----- Text segment

Kit's documentation is comprehensive. The help center covers automations, forms, sequences, and integrations in detail, with video walkthroughs. There's also an active creator community and regular webinars.

The main friction point from user feedback: performance slowdowns have been reported intermittently, and free plan support response times are slower than paid tiers.

Kit Pros and Cons

Pros

  1. Generous free plan: 10,000 subscribers with unlimited email sends at $0 — more than any major competitor
  2. Built-in monetization: Sell digital products, paid newsletters, and tip jars without a separate checkout tool
  3. Visual automation builder: Intuitive canvas with pre-built templates for welcome sequences, product launches, and more
  4. Tag-based segmentation: Flexible and scalable without list duplication costs
  5. Creator Network: Cross-newsletter referral system for organic audience growth, unique to Kit

Cons

  1. Steep price increase: A 34-35% price hike in September 2025 pushed many small creators toward alternatives
  2. Limited email templates: Only 23 free templates, all text-first; no drag-and-drop visual builder
  3. Basic analytics on lower tiers: Advanced deliverability reporting and subscriber scoring are Pro-only
  4. Scales expensive: At 25,000+ subscribers, monthly costs exceed $199/mo, significantly higher than some competitors

Kit Pricing

Plan

Monthly Price

Annual Price

Subscribers

Newsletter

$0

$0

Up to 10,000

Creator

From $39/mo

From $33/mo ($390/yr)

1,000+

Creator Pro

From $79/mo

From $66/mo ($790/yr)

----------

▶ _Work instructions_:
1 - In the Kit review, how many free email templates does Kit offer?
2 - For each statement below, say whether it agrees with the Kit review. Answer yes or no, and quote the words from the review that decide it.
(a) Kit's free plan allows up to 10,000 subscribers.
(b) Kit provides a drag-and-drop visual email builder.
(c) Advanced deliverability reporting is available on every plan.
3 - Continue the Kit review from its final line.

----- Record extracts

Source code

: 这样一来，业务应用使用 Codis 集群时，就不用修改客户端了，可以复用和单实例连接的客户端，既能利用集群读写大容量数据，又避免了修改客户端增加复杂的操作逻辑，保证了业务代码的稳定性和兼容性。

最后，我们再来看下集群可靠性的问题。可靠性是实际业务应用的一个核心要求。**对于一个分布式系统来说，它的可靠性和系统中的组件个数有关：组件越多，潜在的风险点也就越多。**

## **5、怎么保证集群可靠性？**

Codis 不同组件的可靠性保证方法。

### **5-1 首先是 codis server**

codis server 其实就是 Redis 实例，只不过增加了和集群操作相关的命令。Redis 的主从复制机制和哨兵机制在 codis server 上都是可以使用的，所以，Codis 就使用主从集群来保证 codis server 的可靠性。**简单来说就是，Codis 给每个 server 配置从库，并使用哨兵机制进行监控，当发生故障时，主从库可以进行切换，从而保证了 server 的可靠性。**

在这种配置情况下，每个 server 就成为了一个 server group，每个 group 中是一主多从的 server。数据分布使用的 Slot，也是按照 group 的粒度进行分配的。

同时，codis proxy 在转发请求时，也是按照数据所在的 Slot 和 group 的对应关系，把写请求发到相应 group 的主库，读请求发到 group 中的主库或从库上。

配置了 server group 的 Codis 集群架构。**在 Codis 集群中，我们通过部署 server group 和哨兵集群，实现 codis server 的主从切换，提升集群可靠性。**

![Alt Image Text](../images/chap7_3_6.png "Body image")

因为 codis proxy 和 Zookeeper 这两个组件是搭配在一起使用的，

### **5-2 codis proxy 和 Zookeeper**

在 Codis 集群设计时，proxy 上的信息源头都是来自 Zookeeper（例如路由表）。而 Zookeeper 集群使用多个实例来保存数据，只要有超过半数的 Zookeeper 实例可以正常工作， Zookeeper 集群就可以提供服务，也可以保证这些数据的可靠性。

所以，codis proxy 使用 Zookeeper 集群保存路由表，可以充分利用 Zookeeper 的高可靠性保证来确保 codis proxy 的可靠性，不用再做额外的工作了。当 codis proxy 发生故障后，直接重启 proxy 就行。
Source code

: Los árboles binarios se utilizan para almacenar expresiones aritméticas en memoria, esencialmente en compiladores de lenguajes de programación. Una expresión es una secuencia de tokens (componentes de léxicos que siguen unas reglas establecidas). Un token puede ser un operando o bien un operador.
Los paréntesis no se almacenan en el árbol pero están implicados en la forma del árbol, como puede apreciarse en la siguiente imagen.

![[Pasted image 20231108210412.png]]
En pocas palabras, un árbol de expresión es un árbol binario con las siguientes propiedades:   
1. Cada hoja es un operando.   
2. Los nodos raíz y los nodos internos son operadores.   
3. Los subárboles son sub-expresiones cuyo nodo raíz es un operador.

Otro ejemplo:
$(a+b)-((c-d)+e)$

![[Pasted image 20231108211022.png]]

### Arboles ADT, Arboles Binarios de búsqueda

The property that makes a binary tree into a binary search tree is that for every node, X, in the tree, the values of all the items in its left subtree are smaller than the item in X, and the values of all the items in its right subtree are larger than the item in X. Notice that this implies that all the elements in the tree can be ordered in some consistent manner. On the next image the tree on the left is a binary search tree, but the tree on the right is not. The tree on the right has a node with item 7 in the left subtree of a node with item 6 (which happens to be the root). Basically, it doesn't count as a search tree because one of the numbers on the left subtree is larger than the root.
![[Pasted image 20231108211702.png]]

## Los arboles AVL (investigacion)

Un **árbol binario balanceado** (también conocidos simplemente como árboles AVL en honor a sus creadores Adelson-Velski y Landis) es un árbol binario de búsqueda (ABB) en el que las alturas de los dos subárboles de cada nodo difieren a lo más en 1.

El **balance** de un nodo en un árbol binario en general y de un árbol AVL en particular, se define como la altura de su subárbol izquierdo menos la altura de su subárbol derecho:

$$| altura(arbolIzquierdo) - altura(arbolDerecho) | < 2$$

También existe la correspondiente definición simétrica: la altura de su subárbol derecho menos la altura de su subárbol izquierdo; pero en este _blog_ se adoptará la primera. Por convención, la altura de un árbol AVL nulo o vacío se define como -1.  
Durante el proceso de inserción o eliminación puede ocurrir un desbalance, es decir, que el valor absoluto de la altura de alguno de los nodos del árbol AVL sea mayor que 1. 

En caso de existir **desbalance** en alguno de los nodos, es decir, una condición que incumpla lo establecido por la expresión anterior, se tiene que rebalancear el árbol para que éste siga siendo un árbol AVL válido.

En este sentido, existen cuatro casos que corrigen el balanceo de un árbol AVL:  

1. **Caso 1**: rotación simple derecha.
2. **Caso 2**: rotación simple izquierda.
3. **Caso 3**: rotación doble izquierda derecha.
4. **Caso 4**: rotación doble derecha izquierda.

----------

▶ _Responses to the exercise_:
1 - Kit offers only 23 free templates, all text-first.

2 -
(a) Yes: "Generous free plan: 10,000 subscribers with unlimited email sends at $0"
(b) No: "no drag-and-drop visual builder"
(c) No: "Advanced deliverability reporting and subscriber scoring are Pro-only"

3 -
1,000+

Prices for the Creator and Creator Pro plans scale with subscriber count. At 5,000 subscribers, Creator costs $89/mo and Pro costs $139/mo. At 25,000 subscribers, Creator is $199/mo and Pro is $279/mo. Visit kit.com/pricing for the full subscriber-count pricing table.

Annual plans save approximately 16% (two months free). There are no per-email fees, no overage charges, and no hidden fees for features or support. If you exceed your subscriber limit, Kit automatically moves you to the next tier.

The price increase took effect on October 15, 2025 for existing customers (immediately for new customers as of September 8, 2025). The Creator plan entry price moved from $29/mo to $39/mo, and Creator Pro moved from $59/mo to $79/mo.

Who Should Use Kit?

Kit is ideal for:

  • Independent creators — bloggers, podcasters, course sellers, authors — who want audience growth and monetization in one tool
  • Newsletter operators who want to sell paid subscriptions or digital products without a separate platform
  • Founders starting from zero who want the most generous free plan available (10,000 subscribers)
  • Teams managing editorial workflows who need collaborative editing and unlimited users (Pro plan)

Kit is NOT ideal for:

  • Budget-conscious founders with lists above 1,000 who can get similar core email features for significantly less from MailerLite or Flodesk
  • Ecommerce businesses that need advanced marketing automation, SMS, or deep Shopify integrations
  • Brands that need polished HTML email templates and a drag-and-drop visual builder
  • Founders who primarily need analytics and CRM depth — Kit's reporting is thin at the Creator tier

Kit Alternatives Worth Considering

If Kit doesn't fit your budget or use case, these three alternatives cover most of the same ground:

  • MailerLite: Best for budget-conscious creators needing automation and landing pages. Growing Business plan starts at $10/mo.
  • beehiiv: Best for newsletter-first operators wanting built-in growth tools and an ad network. Free for up to 2,500 subscribers; Scale plan from $43/mo.
  • Flodesk: Best for design-focused creators who prioritize beautiful email templates. Lite plan starts at $25/mo for up to 1,000 subscribers.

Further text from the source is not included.